Comme le remarque M. Maine, dans l’association naturelle du village primitif, les relations économiques et juridiques sont bien plus simples que dans l’état social dont le droit romain à l’origine et la loi des douze tables nous ont conservé l’image. La terre n’est ni vendue, ni louée, ni léguée. Presque tous les contrats sont inconnus. Le prêt d’un capital moyennant intérêt n’est même pas soupçonné. Les denrées seules sont l’objet des transactions usuelles, et en ceci même la grande loi économique de l’offre et de la demande a peu d’action. Les services sont rendus par voie de fonction plus que par voie d’échange. La concurrence n’existe pas ; la coutume détermine les prix. Cette règle universelle parmi nous qui consiste à vendre le plus cher et à acheter le meilleur marché possible ne peut même être comprise. Chaque village et presque chaque famille se suffit. L’existence des hommes a quelque chose de la vie végétative.

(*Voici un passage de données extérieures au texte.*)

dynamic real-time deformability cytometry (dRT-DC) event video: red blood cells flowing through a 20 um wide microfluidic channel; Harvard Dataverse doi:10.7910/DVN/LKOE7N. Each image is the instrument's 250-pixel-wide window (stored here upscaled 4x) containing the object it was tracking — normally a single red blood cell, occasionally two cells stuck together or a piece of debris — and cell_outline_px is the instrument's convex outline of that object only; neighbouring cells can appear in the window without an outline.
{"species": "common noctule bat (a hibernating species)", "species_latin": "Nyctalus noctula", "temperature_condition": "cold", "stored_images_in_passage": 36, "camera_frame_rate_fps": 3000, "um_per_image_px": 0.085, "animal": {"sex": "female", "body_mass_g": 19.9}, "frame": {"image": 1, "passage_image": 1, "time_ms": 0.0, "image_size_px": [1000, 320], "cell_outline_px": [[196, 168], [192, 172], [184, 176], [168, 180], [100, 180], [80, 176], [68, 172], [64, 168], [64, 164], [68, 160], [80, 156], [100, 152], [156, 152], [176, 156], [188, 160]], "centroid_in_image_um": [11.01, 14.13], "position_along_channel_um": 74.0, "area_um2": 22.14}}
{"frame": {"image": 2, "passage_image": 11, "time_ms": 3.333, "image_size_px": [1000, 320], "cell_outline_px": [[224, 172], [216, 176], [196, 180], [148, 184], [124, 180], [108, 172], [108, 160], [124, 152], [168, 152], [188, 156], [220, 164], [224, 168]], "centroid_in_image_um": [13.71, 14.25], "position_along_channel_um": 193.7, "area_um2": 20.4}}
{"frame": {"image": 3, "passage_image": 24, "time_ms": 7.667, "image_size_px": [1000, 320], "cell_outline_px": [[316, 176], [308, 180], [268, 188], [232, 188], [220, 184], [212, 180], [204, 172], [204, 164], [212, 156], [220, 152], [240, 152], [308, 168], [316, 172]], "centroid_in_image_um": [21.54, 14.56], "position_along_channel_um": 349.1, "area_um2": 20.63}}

Dans le dessa de Java, dans le mir russe, nous saisissons sur le vif la civilisation à son premier âge, au moment où le régime agricole succède au régime pastoral et nomade. Le village hindou est déjà sorti de la communauté, mais il en conserve encore de nombreux vestiges. Il faut montrer maintenant que les peuples européens sont partis du même point et ont passé par les mêmes phases de développement ; nous verrons ainsi que, malgré la diversité des événemens extérieurs, certaines lois profondes ont présidé partout à révolution économique des sociétés humaines.


EMILE DE LAVELEYE.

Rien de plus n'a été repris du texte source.